I am reminded that of something that I said at a Sunday morning meeting in Philadelphia in 1937 – that many of our worst fears would be realised, but in spite of it, humanity and civilisation would survive. One has to pause and take a deep breath before saying that now, but I think I can still say it!
May 27th 1941.
How difficult is seems to get this letter finished and away. But tonight it really must be done. We came back from our brief holiday to a mountain of work. Our staff in charge of livestock had unwisely arranged to have two pigs killed the day before term began. We had never tackled curing bacon before and did not know what a large amount of pig must be eaten straight away. So we were inundated with spare rib, liver, heads, trotters and heaven knows what – just when parents were arriving with their children, and I had often to wipe blood and salt off my hands before dashing off to interview the latest parent. What a week-end that was. It must be put into a book some day. The most crazy of my career. But we came back also to a profusion of flowers; the estate was covered with tens of thousands (literally!) of daffodils, jonquils, narcissus. And many are still blooming. Nature seems more lavish than ever with her beauty, defying the horror of war in it’s bid for the master of our spirits.

● ● ● ● ● ● ●

### Exercise requirements:
Print the whole 1941 letter above word for word, changing nothing.

### Records provided:
● ● ● ● ● ● ●

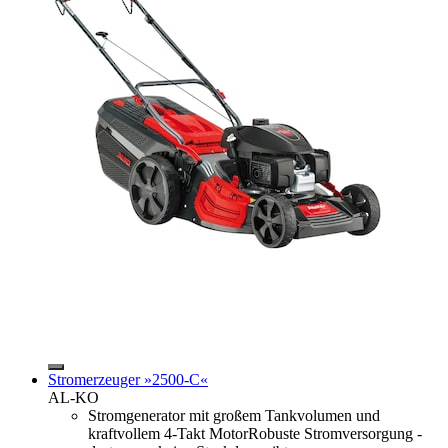
Stromerzeuger »2500-C«
AL-KO
Stromgenerator mit großem Tankvolumen und
kraftvollem 4-Takt MotorRobuste Stromversorgung -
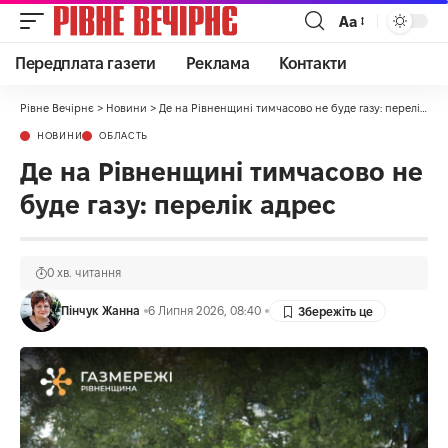
Аа
Передплата газети
Реклама
Контакти
Рівне Вечірнє
>
Новини
>
Де на Рівненщині тимчасово не буде газу: перелік адрес
НОВИНИ
ОБЛАСТЬ
Де на Рівненщині тимчасово не
буде газу: перелік адрес
0 хв. читання
Пінчук Жанна
6 Липня 2026, 08:40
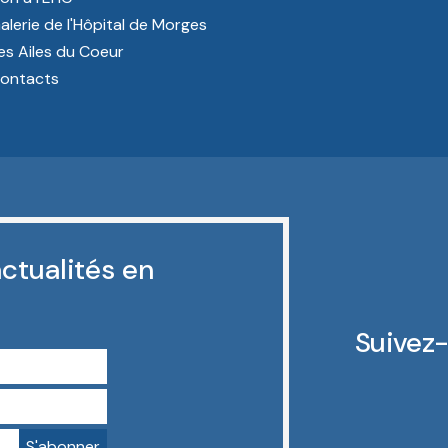
alerie de l'Hôpital de Morges
es Ailes du Coeur
ontacts
ctualités en
Suivez-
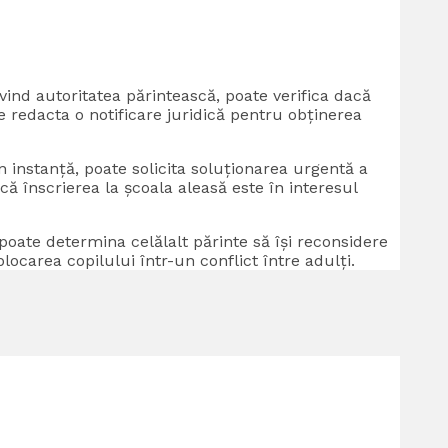
vind autoritatea părintească, poate verifica dacă
e redacta o notificare juridică pentru obținerea
 instanță, poate solicita soluționarea urgentă a
 înscrierea la școala aleasă este în interesul
poate determina celălalt părinte să își reconsidere
locarea copilului într-un conflict între adulți.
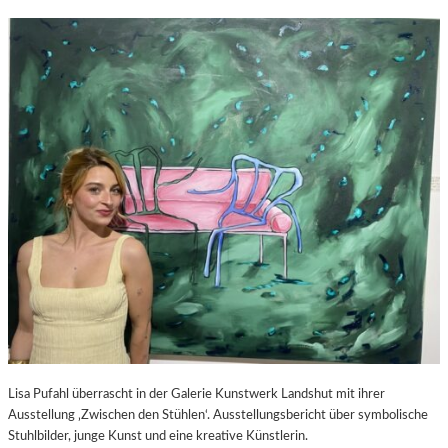
Lisa Pufahl überrascht in der Galerie Kunstwerk Landshut mit ihrer
Ausstellung ‚Zwischen den Stühlen‘. Ausstellungsbericht über symbolische
Stuhlbilder, junge Kunst und eine kreative Künstlerin.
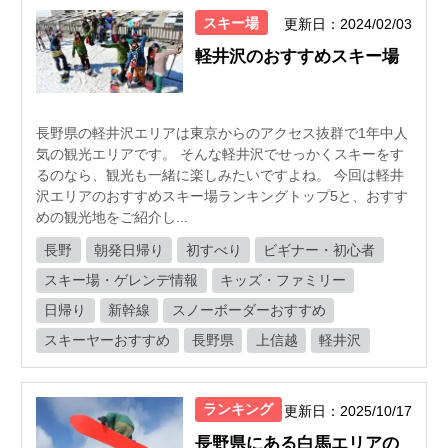
スキー場
更新日：2024/02/03
軽井沢のおすすめスキー場
長野県の軽井沢エリアは東京からのアクセス抜群で1年中人
気の観光エリアです。 そんな軽井沢でせっかくスキーをす
るのなら、観光も一緒に楽しみたいですよね。 今回は軽井
沢エリアのおすすめスキー場ランキングトップ5と、おすす
めの観光地をご紹介し...
長野
朝発日帰り
初すべり
ビギナー・初心者
スキー場・ゲレンデ情報
キッズ・ファミリー
日帰り
新幹線
スノーボーダーおすすめ
スキーヤーおすすめ
長野県
上信越
軽井沢
ランキング
更新日：2025/10/17
長野県にある白馬エリアの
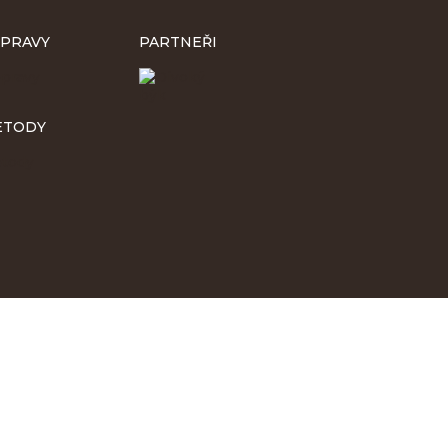
PRAVY
PARTNEŘI
ETODY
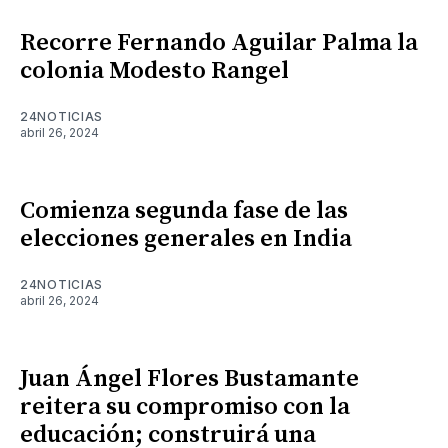
Recorre Fernando Aguilar Palma la
colonia Modesto Rangel
24NOTICIAS
abril 26, 2024
Comienza segunda fase de las
elecciones generales en India
24NOTICIAS
abril 26, 2024
Juan Ángel Flores Bustamante
reitera su compromiso con la
educación; construirá una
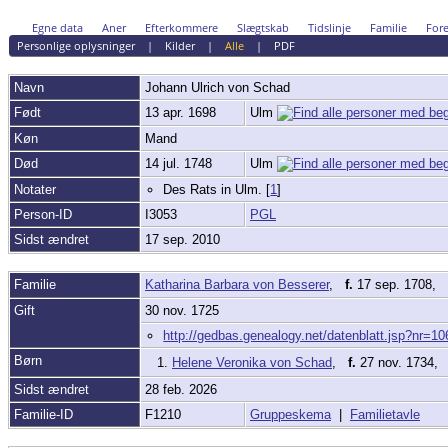
Egne data
Aner
Efterkommere
Slægtskab
Tidslinje
Familie
Fore
Personlige oplysninger
|
Kilder
|
Alle
|
PDF
Navn
Johann Ulrich
von Schad
Født
13 apr. 1698
Ulm
Køn
Mand
Død
14 jul. 1748
Ulm
Notater
Des Rats in Ulm. [
1
]
Person-ID
I3053
PGL
Sidst ændret
17 sep. 2010
Familie
Katharina Barbara von Besserer
,
f.
17 sep. 1708,
Gift
30 nov. 1725
http://gedbas.genealogy.net/datenblatt.jsp?nr=1
Børn
1.
Helene Veronika von Schad
,
f.
27 nov. 1734
Sidst ændret
28 feb. 2026
Familie-ID
F1210
Gruppeskema
|
Familietavle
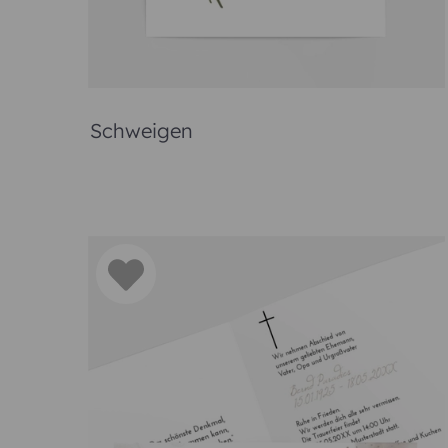
Individuelle Einladu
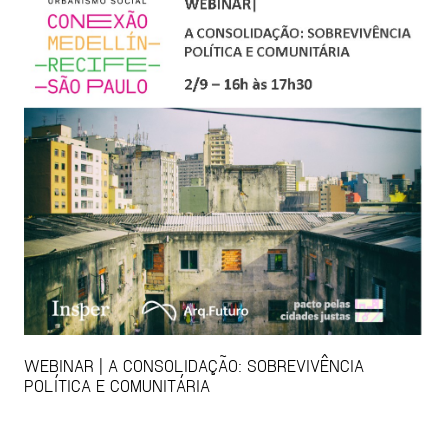
WEBINAR | A CONSOLIDAÇÃO: SOBREVIVÊNCIA
POLÍTICA E COMUNITÁRIA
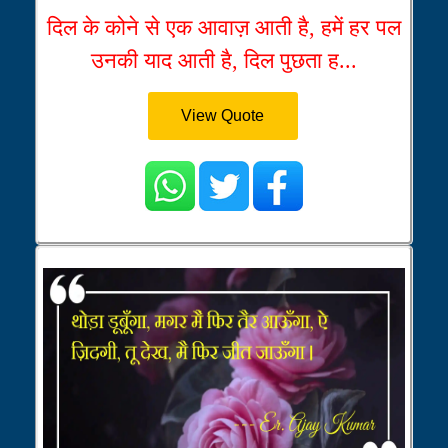
दिल के कोने से एक आवाज़ आती है, हमें हर पल
उनकी याद आती है, दिल पुछता ह...
View Quote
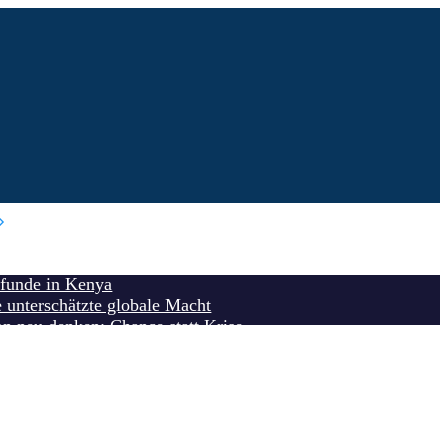
chsten Autohersteller-Websites Deutschlands (Ausgabe 2025)
nfunde in Kenya
e unterschätzte globale Macht
on neu denken: Chance statt Krise
Der Fund, der Stereotype sprengt“
: Die inspirierenden Lehren aus...
 ein: Leben testen in Brandenburg
g: Der letzte Hüter des politischen...
erungsrecht statt unsinniger Einbürgerungstests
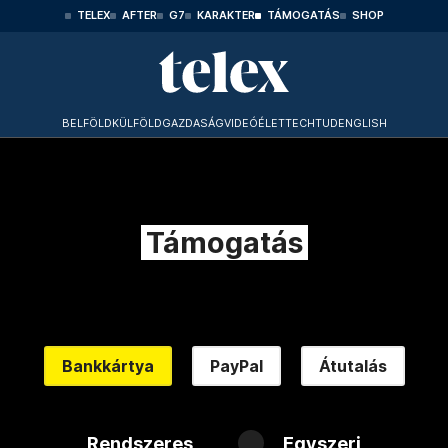
TELEX
AFTER
G7
KARAKTER
TÁMOGATÁS
SHOP
BELFÖLD
KÜLFÖLD
GAZDASÁG
VIDEÓ
ÉLET
TECHTUD
ENGLISH
Támogatás
Bankkártya
PayPal
Átutalás
Rendszeres
Egyszeri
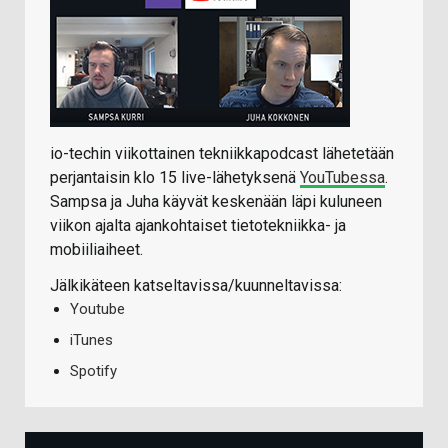
io-techin viikottainen tekniikkapodcast lähetetään
perjantaisin klo 15 live-lähetyksenä
YouTubessa
.
Sampsa ja Juha käyvät keskenään läpi kuluneen
viikon ajalta ajankohtaiset tietotekniikka- ja
mobiiliaiheet.
Jälkikäteen katseltavissa/kuunneltavissa:
Youtube
iTunes
Spotify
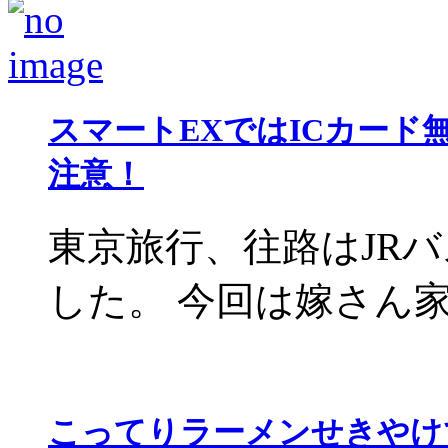
スマートEXではICカー
注意！
東京旅行、往路はJR
した。 今回は嫁さん家族
こってりラーメンせきやけ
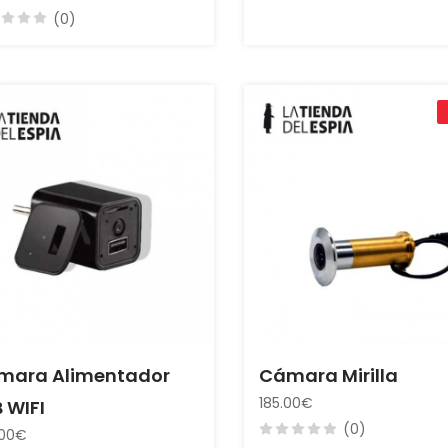
(0)
mara Alimentador
Cámara Mirilla
185.00€
 WIFI
(0)
.00€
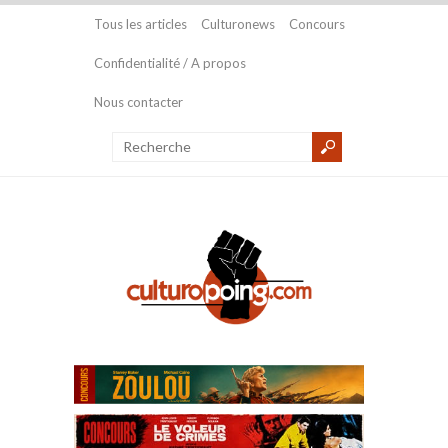
Tous les articles
Culturonews
Concours
Confidentialité / A propos
Nous contacter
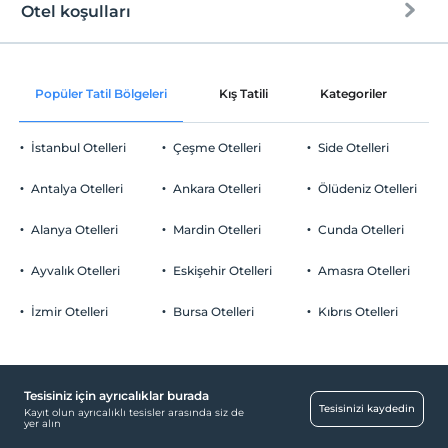
Otel koşulları
Internet
Check/in
Wi-fi
En erken saat 14:00 ve sonrası
Popüler Tatil Bölgeleri
Kış Tatili
Kategoriler
P
Ortak alanlar ve tüm odalar
Check/out
En geç saat 12:00 ve öncesi
İstanbul Otelleri
Çeşme Otelleri
Side Otelleri
Evcil Hayvan
Evcil hayvan kabul edilmemektedir.
Antalya Otelleri
Ankara Otelleri
Ölüdeniz Otelleri
Sigara
Öne Çıkan Özellikler
Odalarda sigara içilmez
Alanya Otelleri
Mardin Otelleri
Cunda Otelleri
Çocuklar
Deniz kıyısı
2 yaşına kadar olan bebekler ücretsizdir.
Ayvalık Otelleri
Eskişehir Otelleri
Amasra Otelleri
Deniz manzarası
Tesisin ücretsiz çocuk politkası yoktur
İzmir Otelleri
Bursa Otelleri
Kıbrıs Otelleri
Tesisiniz için ayrıcalıklar burada
Tesisinizi kaydedin
Kayıt olun ayrıcalıklı tesisler arasında siz de
yer alın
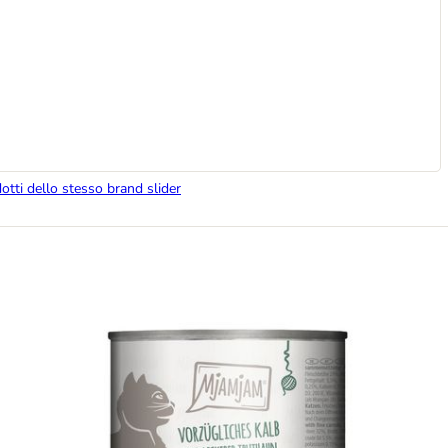
dotti dello stesso brand slider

● ● ● ● ● ● ●

### Response area:
I am reminded that of something that I said at a Sunday morning meeting in Philadelphia in 1937 – that many of our worst fears would be realised, but in spite of it, humanity and civilisation would survive. One has to pause and take a deep breath before saying that now, but I think I can still say it!
May 27th 1941.
How difficult is seems to get this letter finished and away. But tonight it really must be done. We came back from our brief holiday to a mountain of work. Our staff in charge of livestock had unwisely arranged to have two pigs killed the day before term began. We had never tackled curing bacon before and did not know what a large amount of pig must be eaten straight away. So we were inundated with spare rib, liver, heads, trotters and heaven knows what – just when parents were arriving with their children, and I had often to wipe blood and salt off my hands before dashing off to interview the latest parent. What a week-end that was. It must be put into a book some day. The most crazy of my career. But we came back also to a profusion of flowers; the estate was covered with tens of thousands (literally!) of daffodils, jonquils, narcissus. And many are still blooming. Nature seems more lavish than ever with her beauty, defying the horror of war in it’s bid for the master of our spirits.